| GOAL OF THE EXERCISE |
According to the text on shock severity after out-of-hospital cardiac arrest, in up to what percentage of OHCA patients does hypotension occur during the first hours after ROSC?

| DOCUMENT PASSAGE |
☆ ☆ ☆
Hypotension occurs in up to 65% of OHCA patients during the first hours after ROSC, and early hypotension is associated with higher rates of poor neurologic outcome and mortality (3, 4, 8). OHCA patients with a higher mean arterial pressure (MAP) during the first 6 to 24 h after ROSC have better outcomes, leading some experts to recommend a higher target MAP for OHCA patients (7, 9, 10). A recent randomized study in OHCA patients did not show any improvement in the extent of anoxic brain damage or neurological outcome by targeting a higher MAP goal (85–100 mm Hg) during the first 36 h in ICU (11). Other markers of shock, such as elevated blood lactate levels and vasopressor dependence, are observed in the majority of patients after OHCA and are consistently associated with adverse outcomes and increased mortality (12, 13). The use of TTM can potentially worsen these measures of shock severity, leading to harm in patients with severe shock after OHCA (14, 15).
Uncertainty remains regarding the extent to which hypotension is a potentially modifiable contributor to worse outcomes in patients treated with TTM. The objective of this study was to evaluate the combination of several measures of shock severity, including MAP, vasopressor requirements, and blood lactate levels, and if they were associated with mortality in this unique population of post-OHCA patients treated with TTM.
This study was approved by the Institutional Review Board of the Mayo Clinic (Rochester, Minn) as posing minimal risk to subjects under a waiver of informed consent. This historical cohort study was performed at Mayo Clinic Hospital, Saint Mary's campus, in Rochester, Minn. Comatose adult non-surgical patients resuscitated from OHCA who were admitted to the Cardiac Intensive Care Unit between December 2005 and September 2016 were included if they underwent targeted temperature management (TTM) using a computer-controlled cooling device. Our CICU protocol for TTM requires initiation of cooling immediately at admission and the prevalent target temperature during the study period was 33C. There were no specific institutional protocols for cardiovascular management (including a prespecified MAP target) during the study period, and all essential aspects of care were determined by the Cardiac Intensive Care Unit team. We excluded patients <18 years old, individuals whose cardiac arrest occurred in the hospital, patients who were not treated with TTM, and patients who did not have available data on MAP or vasopressor use during the first 24 h.
☆ ☆ ☆
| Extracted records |

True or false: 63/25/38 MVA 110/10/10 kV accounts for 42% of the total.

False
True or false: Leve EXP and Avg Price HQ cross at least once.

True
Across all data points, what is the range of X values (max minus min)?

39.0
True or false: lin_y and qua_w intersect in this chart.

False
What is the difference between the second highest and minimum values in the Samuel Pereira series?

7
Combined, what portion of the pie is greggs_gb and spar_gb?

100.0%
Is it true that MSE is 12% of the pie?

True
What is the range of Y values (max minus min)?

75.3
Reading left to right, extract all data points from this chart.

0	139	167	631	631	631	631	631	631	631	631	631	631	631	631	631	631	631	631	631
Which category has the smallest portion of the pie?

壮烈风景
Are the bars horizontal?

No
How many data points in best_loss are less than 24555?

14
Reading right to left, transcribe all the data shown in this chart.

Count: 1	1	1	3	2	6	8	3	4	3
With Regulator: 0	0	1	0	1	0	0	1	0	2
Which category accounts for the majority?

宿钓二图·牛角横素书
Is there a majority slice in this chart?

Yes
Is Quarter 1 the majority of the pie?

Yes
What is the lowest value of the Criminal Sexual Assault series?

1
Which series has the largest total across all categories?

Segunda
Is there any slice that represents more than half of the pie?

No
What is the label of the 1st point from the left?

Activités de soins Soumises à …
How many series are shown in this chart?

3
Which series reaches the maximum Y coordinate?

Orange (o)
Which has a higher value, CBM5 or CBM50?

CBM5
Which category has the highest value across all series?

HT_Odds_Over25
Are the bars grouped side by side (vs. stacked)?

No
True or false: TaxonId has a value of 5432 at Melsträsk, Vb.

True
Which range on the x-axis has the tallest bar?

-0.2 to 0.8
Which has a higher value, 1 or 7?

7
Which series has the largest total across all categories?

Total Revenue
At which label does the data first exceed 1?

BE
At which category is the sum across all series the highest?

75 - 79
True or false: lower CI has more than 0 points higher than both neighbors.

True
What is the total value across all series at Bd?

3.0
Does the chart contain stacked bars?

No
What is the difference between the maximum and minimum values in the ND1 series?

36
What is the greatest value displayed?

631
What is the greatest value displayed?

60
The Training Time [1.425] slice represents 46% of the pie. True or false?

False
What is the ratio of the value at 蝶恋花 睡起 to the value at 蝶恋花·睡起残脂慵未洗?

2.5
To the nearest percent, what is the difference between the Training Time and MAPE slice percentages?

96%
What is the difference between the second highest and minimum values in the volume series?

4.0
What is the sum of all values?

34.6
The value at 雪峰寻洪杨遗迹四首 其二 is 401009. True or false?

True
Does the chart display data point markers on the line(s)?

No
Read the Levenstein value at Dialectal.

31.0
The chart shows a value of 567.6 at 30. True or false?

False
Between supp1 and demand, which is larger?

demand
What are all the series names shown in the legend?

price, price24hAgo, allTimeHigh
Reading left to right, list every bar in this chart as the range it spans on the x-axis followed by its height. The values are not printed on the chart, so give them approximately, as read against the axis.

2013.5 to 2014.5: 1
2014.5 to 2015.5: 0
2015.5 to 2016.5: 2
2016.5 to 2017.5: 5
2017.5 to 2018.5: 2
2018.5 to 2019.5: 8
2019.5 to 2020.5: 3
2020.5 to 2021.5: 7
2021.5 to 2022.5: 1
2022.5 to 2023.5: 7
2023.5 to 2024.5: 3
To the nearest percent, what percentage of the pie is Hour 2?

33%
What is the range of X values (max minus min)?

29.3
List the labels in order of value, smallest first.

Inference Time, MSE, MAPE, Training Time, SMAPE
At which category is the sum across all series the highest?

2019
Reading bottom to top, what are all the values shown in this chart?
☆ ☆ ☆
| SOLUTION TO THE PROBLEM |
Up to 65%.